START DATA RECORDS

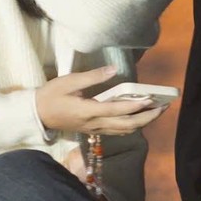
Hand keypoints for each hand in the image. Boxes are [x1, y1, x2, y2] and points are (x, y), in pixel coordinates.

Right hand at [34, 65, 164, 137]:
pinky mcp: (94, 130)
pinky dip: (131, 126)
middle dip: (147, 117)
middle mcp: (95, 123)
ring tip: (156, 111)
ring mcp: (95, 129)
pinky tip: (138, 118)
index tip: (150, 98)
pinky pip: (117, 131)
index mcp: (88, 111)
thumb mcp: (69, 81)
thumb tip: (113, 70)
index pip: (117, 110)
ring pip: (124, 130)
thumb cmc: (51, 95)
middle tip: (163, 107)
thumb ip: (92, 77)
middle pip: (127, 125)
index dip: (136, 105)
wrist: (37, 114)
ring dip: (143, 122)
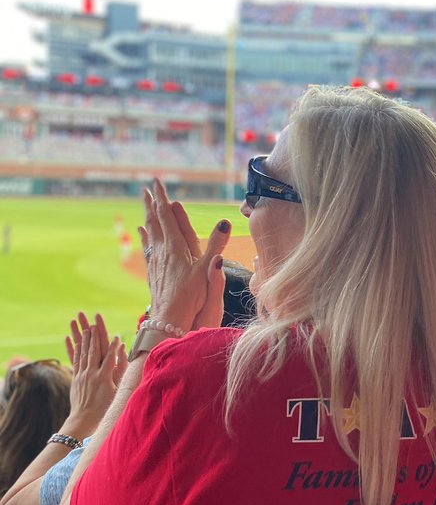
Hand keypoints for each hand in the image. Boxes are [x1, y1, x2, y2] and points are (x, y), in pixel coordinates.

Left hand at [64, 313, 126, 438]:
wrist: (84, 421)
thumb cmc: (104, 409)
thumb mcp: (118, 393)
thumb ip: (121, 374)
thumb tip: (126, 361)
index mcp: (104, 377)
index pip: (109, 357)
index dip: (113, 346)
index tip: (117, 335)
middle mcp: (91, 374)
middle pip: (93, 350)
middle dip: (94, 335)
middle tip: (93, 321)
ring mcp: (82, 375)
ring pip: (82, 353)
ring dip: (82, 338)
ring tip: (83, 326)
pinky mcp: (75, 378)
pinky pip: (74, 360)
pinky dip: (72, 349)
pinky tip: (70, 340)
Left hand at [138, 179, 231, 331]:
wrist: (169, 323)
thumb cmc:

END DATA RECORDS

### HOW TO COMPLETE THIS TASK
Looking at the material above, work out how many lines have the word "thumb" in them. Answer with that number alone.

### EXERCISE OUTPUT
9